What drew Watling to these women was that they chose not to be dispassionate but to take sides, rejecting what Gellhorn dismissed as ‘all this objectivity shit’ in their support for the Republicans. Only Virginia Cowles, a secondary character here, whose book Looking for Trouble is one of the best memoirs of war reporting ever written, tried to cover both sides, which made her universally suspect. The rest of them filed stories and pictures about horrors and atrocities perpetrated by the Nationalists, of which there were many, and turned a blind eye to the cruelty of the Republicans, whose deep divisions (and many acronyms) left them confused. All extolled participation, along with the need to take note of and not run from what was happening in Spain.

In 1937, Cunard, who believed passionately in the power of the arts, sent a message to over two hundred well-known writers with a question: were they for or against the legal Republican government of Spain? Their answers, published as a pamphlet, Authors Take Sides on the Spanish War, were as positive as she had expected: only five of the 148 whose responses were printed declared themselves against it. ‘Every man to his battle,’ she wrote. ‘This is yours.’

Another of Watling’s characters is Virginia Woolf, not long back from driving with her pet marmoset through Germany, where she had become caught up in a deeply alarming rally welcoming Hermann Göring. Woolf did not go to Spain but thought about it obsessively. She filled her notebooks with clippings relating to the war, while mourning her nephew Julian Bell, killed driving an ambulance for the Republicans, and railing against the brutal, masculine culture that had nurtured war.

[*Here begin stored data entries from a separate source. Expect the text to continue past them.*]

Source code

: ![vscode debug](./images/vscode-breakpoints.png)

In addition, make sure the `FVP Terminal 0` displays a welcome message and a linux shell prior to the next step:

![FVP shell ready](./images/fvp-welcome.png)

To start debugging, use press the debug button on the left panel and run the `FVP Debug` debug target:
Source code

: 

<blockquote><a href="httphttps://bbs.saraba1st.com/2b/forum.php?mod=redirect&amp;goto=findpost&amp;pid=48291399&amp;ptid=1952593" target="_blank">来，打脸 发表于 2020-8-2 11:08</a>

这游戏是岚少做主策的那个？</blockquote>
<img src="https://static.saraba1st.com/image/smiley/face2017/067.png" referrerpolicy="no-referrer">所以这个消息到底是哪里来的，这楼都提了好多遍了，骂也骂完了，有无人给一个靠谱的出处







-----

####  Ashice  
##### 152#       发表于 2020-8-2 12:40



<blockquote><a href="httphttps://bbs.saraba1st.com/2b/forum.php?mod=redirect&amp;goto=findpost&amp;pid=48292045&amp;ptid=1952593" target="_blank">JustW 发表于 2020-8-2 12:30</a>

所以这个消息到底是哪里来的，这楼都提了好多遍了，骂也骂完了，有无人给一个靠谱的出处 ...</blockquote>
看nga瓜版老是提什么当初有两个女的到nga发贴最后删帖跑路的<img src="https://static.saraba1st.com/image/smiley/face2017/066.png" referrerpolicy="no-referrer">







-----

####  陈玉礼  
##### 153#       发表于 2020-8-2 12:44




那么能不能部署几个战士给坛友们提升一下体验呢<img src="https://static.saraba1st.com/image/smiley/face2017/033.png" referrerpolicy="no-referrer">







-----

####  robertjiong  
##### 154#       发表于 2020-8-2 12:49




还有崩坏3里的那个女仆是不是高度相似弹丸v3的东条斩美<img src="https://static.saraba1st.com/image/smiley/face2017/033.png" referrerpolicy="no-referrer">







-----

The women Watling has chosen to describe were brave. They made heroic efforts to get themselves to the front and sent back anguished reports of refugees strafed by Nazi bombers, small children killed as they played in the streets and liberated prisons where they had discovered evidence of torture. Herbst had trouble finding a niche for herself among the cliquish foreign reporters who gathered around Hemingway in the Hotel Florida in Madrid, where celebrities were revered and animosities simmered. When she finally reached the front line she found the earth often ‘streaked with the slime of dead things’. The intrepid, reckless Taro was killed when a tank collided with the car to which she was clinging. She was a remarkable photographer, though her true talent did not come to light until the 1990s, when a cache of her negatives was discovered.

Group biographies are notoriously hard to write. But Watling knits together with considerable skill the details of her characters’ lives and adventures in Spain, bringing them alongside each other in set pieces, then following them individually as they move through the war, file their stories, leave and return. She also intersperses her narrative with perceptive commentary. Each of these women, as she shows, battled with her own demons. Gellhorn fretted about getting old and not being able to write; Nan Green struggled with the loss of her husband, killed on the last day of the war; the extraordinary Cunard constantly feared that she might not be able to ‘tell the truth’ and wondered how to raise money for the defeated Republicans, many of whom crossed over the border into an unwelcoming France and later died in concentration camps.

Each of these women, too, in her own way, was sustained by a desire, in the words of Gellhorn, to make ‘an angry sound against injustice’. As Josephine Herbst would write, with wry hindsight, ‘People cared. It was a decade when people believed in the possibility of their own powers.’